ECTS Credit Calculation
📚 Student Workload
This 6 ECTS credit course corresponds to 150 hours of total student workload, distributed as follows:
Lecture Hours
45 hours ⏳ (15 week × 3 h)
Active tutorials
26 hours ⏳ (13 week × 2 h)
Home study
52 hours ⏳ (13 week × 4 h)
In-term Exam Study
10 hours ⏳ (2 week × 5 h)
Midterm Exam Study
5 hours ⏳ (1 week × 5 h)
Final Exam Study
12 hours ⏳ (1 week × 12 h)
150 Total Workload Hours
6 ECTS Credits
Course Policies
Academic Integrity
All work submitted must be your own. Plagiarism, cheating, or any form of academic dishonesty will result in disciplinary action according to university policies. When in doubt about citation practices, consult the instructor.
Attendance Policy
Students are expected to adhere to the attendance requirements as outlined in the International University of Sarajevo Study Rules and Regulations. Excessive absences, whether excused or unexcused, may impact academic performance and eligibility for assessment.

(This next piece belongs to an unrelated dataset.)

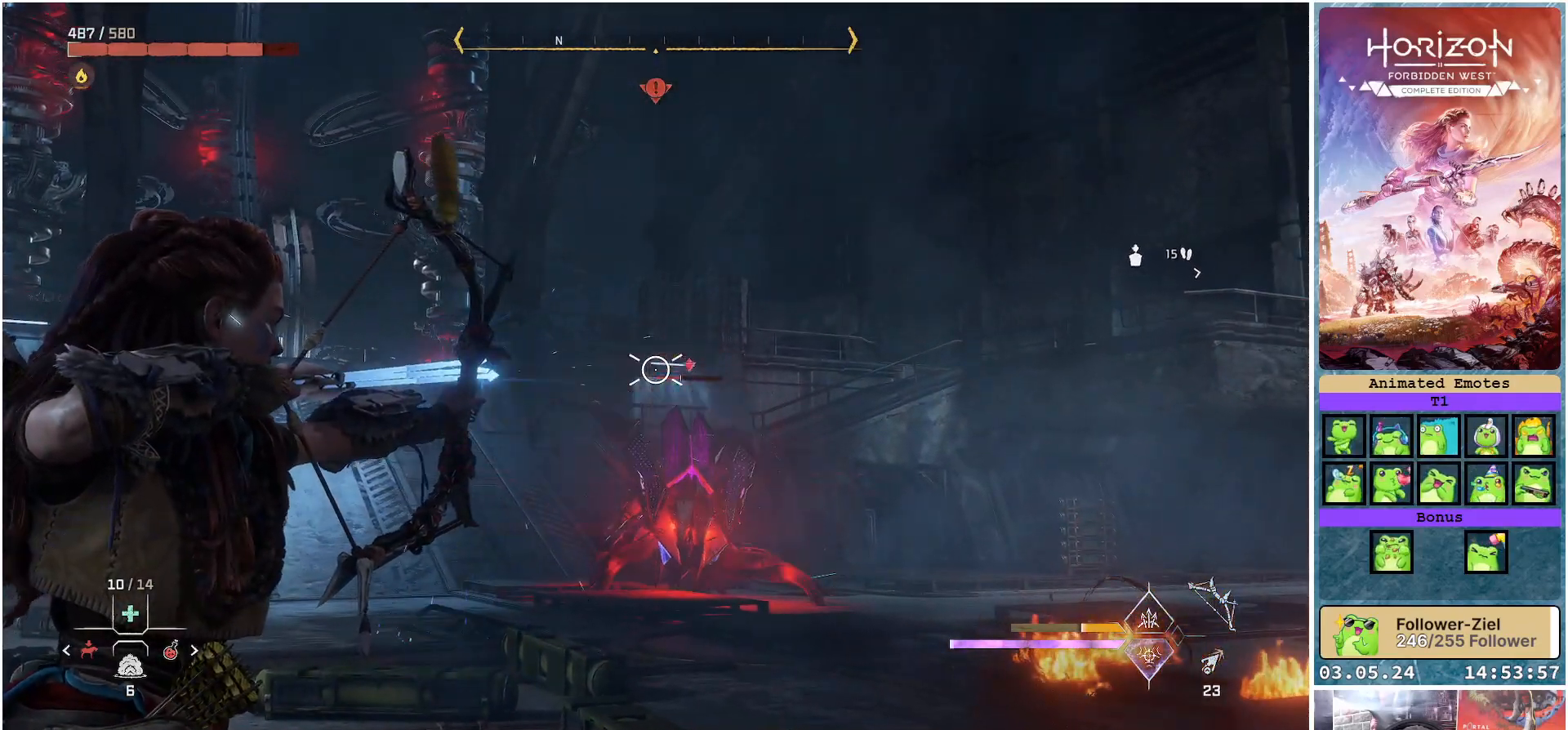
{"buttons": ["L2", "R2"], "left_stick": "center", "right_stick": "center", "events": []}
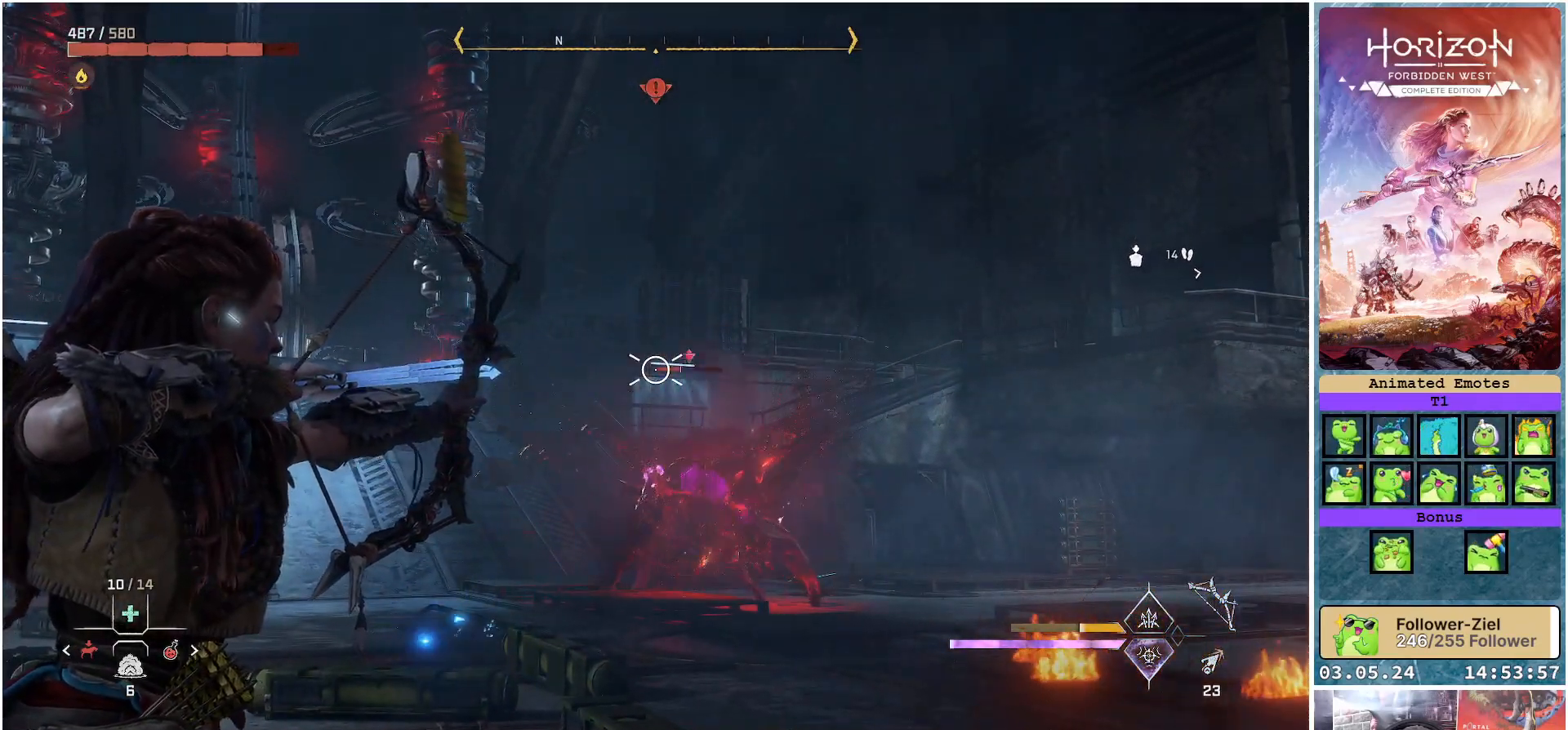
{"buttons": [], "left_stick": "center", "right_stick": "center", "events": [[83, "L2", "up"], [300, "R2", "up"]]}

Mandatory sessions (e.g., labs, workshops) require attendance unless formally exempted. For detailed policies on absences, documentation, and penalties, please refer to the official university regulations.
Technology & AI Policy
Laptops/tablets may be used for note-taking only during lectures. Phones should be silenced and put away during all class sessions. Audio/video recording requires prior permission from the instructor.
Artificial Intelligence (AI) Usage: The use of AI tools (e.g., ChatGPT, Copilot, Gemini) varies by assessment component. Please refer to the AI usage indicator next to each assessment item in the Assessment Methods and Criteria section above. Submitting AI-generated content as your own work, where AI is not explicitly allowed, constitutes an academic integrity violation.
Communication Policy
All course-related communication should occur through official university channels (institutional email or SIS). Emails should include [MATH201] in the subject line.
Academic Quality Assurance Policy
Course Academic Quality Assurance is achieved through Semester Student Survey. At the end of each academic year, the institution of higher education is obliged to evaluate work of the academic staff, or the success of realization of the curricula.
Learning Tips
Be prepared to contribute thoughtfully during class discussions, labs, or collaborative work. Active participation deepens understanding and encourages critical thinking.
Complete assigned readings or prep materials before class. Take notes, highlight key ideas, and jot down questions. Aim to grasp core concepts and their applications—not just facts.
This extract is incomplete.